Given the horrific shootings in El Paso and Dayton last week, and the sadly familiar divides apparent in their wake, I know that my colleagues at schools across the country are trying to understand whether and how to talk about the tragic events and what they mean in a responsible way. How do we declare what we value as enlightened institutions, and signal to our students and families that we see them, care about them, and want to be part of the solution to these divides, without assuming a posture that appears “political”? Do we even try to address it during these exciting opening days of the new academic year? Or do we wait, knowing that in a week or two, the urgency--and the opportunity it provides to teach--will have waned? Do we leave these conversations to others?
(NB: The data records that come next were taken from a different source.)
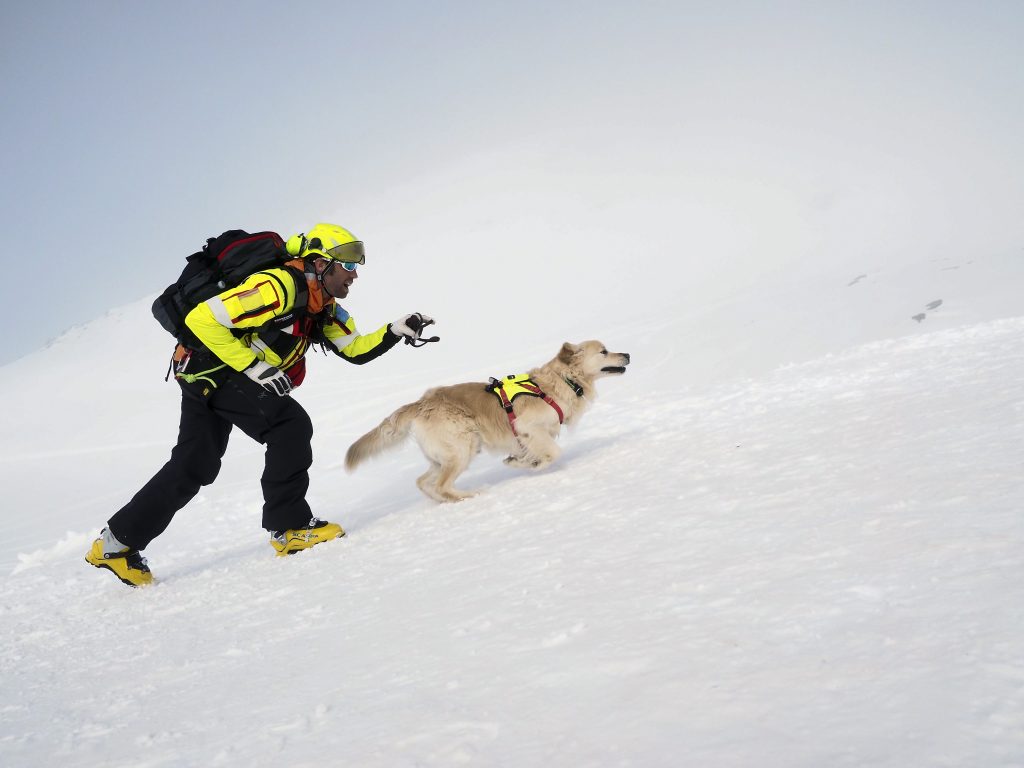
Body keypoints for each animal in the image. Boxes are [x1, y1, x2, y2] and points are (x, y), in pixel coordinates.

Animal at [348, 339, 626, 501]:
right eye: (604, 352)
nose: (628, 355)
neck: (562, 381)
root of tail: (422, 402)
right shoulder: (527, 427)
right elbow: (554, 452)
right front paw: (531, 466)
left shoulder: (529, 437)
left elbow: (533, 453)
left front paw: (520, 461)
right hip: (463, 447)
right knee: (441, 485)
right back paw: (469, 495)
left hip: (444, 455)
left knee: (424, 483)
I don’t know that I’ve figured this out yet. But my deep instinct as an educator is that we cannot be more concerned with appearances than we are with our missions, most of which place the growth, development, and wellbeing of our students above all else, but many of which also include helping students to develop qualities of character that will serve them in their lives. We want to help them to be strong in themselves—to have integrity—and strong in the world—to have moral courage. Doing this requires creating a culture of kindness and respect, where members of our community feel that they belong and are understood in their own unique ways, even as we expose them to powerful ideas and teach them to think and act independently.
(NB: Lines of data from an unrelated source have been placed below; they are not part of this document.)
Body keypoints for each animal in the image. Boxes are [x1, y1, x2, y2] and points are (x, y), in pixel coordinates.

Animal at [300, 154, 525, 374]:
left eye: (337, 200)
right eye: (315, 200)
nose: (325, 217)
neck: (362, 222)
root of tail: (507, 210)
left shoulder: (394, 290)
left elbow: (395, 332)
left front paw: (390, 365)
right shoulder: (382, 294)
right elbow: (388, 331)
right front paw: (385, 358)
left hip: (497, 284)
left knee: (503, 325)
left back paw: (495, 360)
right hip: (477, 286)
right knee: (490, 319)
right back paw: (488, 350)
The respectful and exuberant exchange of ideas is at the heart of what we do. Without it, our philosophies are apt to be ill-defined, our intellects anemic, and the character of our citizenship unproductive. I’m always eager to ensure that students hear many perspectives on topics, and that they both think deeply about important, enduring ideas, and learn to assemble an argument well enough that the convictions they develop will be well represented in the public square. I hope that they will learn to distinguish between genuine arguments supported by evidence, research, and facts, and mere ideology. If they feel assertions are specious or lack rigor, I will always want them to question them. This is how we make progress and tack toward truth.
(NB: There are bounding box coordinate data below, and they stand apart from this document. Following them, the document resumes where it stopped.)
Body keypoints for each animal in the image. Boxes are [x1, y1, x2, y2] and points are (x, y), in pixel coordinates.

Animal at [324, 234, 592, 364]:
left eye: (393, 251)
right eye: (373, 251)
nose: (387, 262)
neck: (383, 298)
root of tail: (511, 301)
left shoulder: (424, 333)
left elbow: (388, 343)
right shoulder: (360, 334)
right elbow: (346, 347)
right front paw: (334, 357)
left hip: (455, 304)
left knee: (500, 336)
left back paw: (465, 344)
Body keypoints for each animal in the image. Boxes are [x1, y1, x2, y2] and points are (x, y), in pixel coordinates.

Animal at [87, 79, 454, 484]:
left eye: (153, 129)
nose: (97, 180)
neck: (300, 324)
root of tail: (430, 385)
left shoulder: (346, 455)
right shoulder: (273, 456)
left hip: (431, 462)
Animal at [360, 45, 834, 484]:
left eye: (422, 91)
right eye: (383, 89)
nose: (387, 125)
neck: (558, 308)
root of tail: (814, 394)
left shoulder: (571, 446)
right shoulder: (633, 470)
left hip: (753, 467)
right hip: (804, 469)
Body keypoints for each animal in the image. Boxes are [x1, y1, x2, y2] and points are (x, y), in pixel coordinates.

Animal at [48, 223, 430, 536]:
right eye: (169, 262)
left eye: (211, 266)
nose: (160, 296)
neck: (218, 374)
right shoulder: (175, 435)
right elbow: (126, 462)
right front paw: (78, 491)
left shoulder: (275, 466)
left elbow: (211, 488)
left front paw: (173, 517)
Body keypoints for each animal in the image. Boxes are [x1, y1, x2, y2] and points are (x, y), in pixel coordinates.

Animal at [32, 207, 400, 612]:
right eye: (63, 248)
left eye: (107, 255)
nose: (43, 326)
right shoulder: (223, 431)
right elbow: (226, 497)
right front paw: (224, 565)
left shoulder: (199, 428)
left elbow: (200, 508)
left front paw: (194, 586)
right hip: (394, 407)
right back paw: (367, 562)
But because they require a willingness to be uncomfortable and uncertain, to remain hopeful and compassionate, and to see or admit things we might not wish to see or admit, progress and truth-seeking will always require courage. It is worth understanding better the role that courage plays in education--it might not be too much to say that teaching courage is the most important thing that we do. To me there is no question that teaching the courage necessary for us to make progress as a society is as important right now as it has ever been.
So I think it’s important for us to be clear: we should never apologize for articulating our essential values--integrity, respect, kindness, courage, compassion, whatever they may be--and asserting their relevance in the daily life of our communities, even if in today’s rhetorical climate it can feel political to do that. It is not political to express compassion, it is not political to insist on facts and confront lies, and it is not political to aim to include rather than exclude, respect rather than mock, understand rather than shun those who are different from us. It is crucial to me that our students know that there are some issues and ideas that are arguable by reasonable people, and some that are not--hatred, bigotry, xenophobia, ignorance, and the violent actions and speech that can stem from these are not issues to be debated, they are evils to be denied. We won’t agree on everything, and don’t want a world where we do: but we have to agree on that.
We believe in children: they are precious to us, and they fill us with joy. They are why we do what we do--and particularly in confusing moments such as these, when their worlds can feel contradictory and perverse, we must do our very best to know them and take care of them, and to help them to navigate toward lives grounded in truth, compassion, happiness, and purpose. How exactly we do that will depend on the missions and cultures of our individual schools. But I suspect schools who do it best will do it by having the courage to make space for the discomfort that accompanies real discussion of opposing views--and by being very clear about which forces our humanity insists we oppose.